Of all the instruments developed by man, the one that has made exploration of faraway light sources possible and helped us understand the composition of stars, including our Sun, is a spectrometer. This device is used to study emission and absorption spectra of various materials in physics, chemistry, and astronomy.

Also known as a spectrophotometer, spectrograph, or spectroscope, it is an instrument used to analyze the nature of light, that is emitted by various sources. It is used to analyze the properties of light, including its intensity variation, according to wavelength.

There are various types of spectrometers but their basic objective of construction is the analysis of light, emitted by any kind of source.

Light is not just one electromagnetic wavelength but consists of a bunch of electromagnetic waves, of different wavelengths. Just like every person has a unique thumbprint, every element has its signature emission or absorption spectrum. A spectroscope splits light into its component wavelengths, which are recorded.

By having a look at the emission or absorption spectrum, which is like a series of spectroscopic thumbprints of elements, the composition of a light source can be known.

The science of analyzing these spectra and interpreting them is called spectroscopy. It involves the analysis of light, over a range of wavelengths, including visible light. Helium was discovered from analysis of the light spectrum, emitted by the solar chromosphere.

This was revealed by the use of a spectrometer. It continues to play an important role in space exploration. Those fitted on rovers that landed on Mars, helped in analyzing the material composition of the Martian surface.

A ray of light enters a spectrometer, through a collimator slit (which converts the incoming light into a parallel beam) and falls on the diffraction grating. These gratings are surfaces with several thousand lines etched into them, which cause the light to get diffracted.

The readable side of a DVD or a compact disc, for example, acts as a diffraction grating, splitting incident visible light, into its fundamental wavelength components.

The grating causes the light to diffract and split into its component wavelengths. Then, the diffracted light falls on mirrors, which direct it to fall on a CCD (Charged Coupled Device), that reads the intensity of the various light components and converts them into electronic signals.

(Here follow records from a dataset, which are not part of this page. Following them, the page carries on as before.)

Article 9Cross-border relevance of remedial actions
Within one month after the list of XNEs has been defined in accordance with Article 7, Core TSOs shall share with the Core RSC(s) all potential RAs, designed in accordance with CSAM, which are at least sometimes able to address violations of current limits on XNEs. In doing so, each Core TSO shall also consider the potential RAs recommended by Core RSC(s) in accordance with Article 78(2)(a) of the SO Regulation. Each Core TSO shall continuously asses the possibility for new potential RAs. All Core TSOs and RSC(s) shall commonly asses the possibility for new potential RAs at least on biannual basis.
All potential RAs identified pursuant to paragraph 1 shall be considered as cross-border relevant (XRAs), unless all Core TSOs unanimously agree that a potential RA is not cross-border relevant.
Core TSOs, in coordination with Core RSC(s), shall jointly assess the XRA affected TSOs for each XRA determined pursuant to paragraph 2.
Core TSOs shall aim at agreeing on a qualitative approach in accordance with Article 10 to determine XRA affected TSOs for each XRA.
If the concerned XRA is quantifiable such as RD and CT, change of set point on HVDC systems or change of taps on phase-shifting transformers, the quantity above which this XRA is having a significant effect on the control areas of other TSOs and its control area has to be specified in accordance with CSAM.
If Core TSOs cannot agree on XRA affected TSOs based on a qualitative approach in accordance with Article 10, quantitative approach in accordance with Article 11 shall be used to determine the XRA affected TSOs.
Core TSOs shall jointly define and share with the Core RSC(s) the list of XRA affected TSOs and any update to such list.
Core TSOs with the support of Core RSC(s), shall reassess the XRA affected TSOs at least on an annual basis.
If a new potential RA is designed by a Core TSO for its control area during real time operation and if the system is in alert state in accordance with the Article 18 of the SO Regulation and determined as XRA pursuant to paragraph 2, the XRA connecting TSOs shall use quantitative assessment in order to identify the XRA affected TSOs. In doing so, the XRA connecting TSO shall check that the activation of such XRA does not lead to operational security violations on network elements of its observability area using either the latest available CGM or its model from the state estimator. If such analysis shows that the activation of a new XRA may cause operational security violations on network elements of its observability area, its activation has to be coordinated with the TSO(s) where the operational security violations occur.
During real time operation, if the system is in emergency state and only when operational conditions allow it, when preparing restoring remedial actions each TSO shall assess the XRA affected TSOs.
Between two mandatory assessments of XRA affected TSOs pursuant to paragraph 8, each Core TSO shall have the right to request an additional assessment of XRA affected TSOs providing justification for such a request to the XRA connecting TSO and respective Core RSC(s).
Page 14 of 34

These signals can be fed into a computer for further analysis. In simple spectrometers, instead of a CCD, the light may just fall on a flat surface, from which the spectrum is analyzed.

The early spectrometers were simpler in their construction, though basic principles were similar to those of modern versions. Instead of a diffraction grating, there used to be a prism in its place, which split the collimated beam of light, into its component wavelengths. These were then made incident on a flat surface.

Using a moving telescope, the angle of diffraction of each wavelength was measured, from which the wavelength was calculated. These types are still used as laboratory equipment in schools and colleges.

The working of a spectrometer may vary according to its construction but the basic principle of operation remains the same. Light enters the slit, gets collimated first (made parallel), and then is passed through a dispersive element (like a prism) or a diffracting element, which splits it into component wavelengths.

Then, the dispersed or diffracted light is reflected by mirrors, onto a plane surface or to a CCD-like photosensor device for analysis.

Instruments like spectrometers are ingeniously built devices, that are useful in applied chemistry, physics and observational astronomy and are responsible for many incredible discoveries.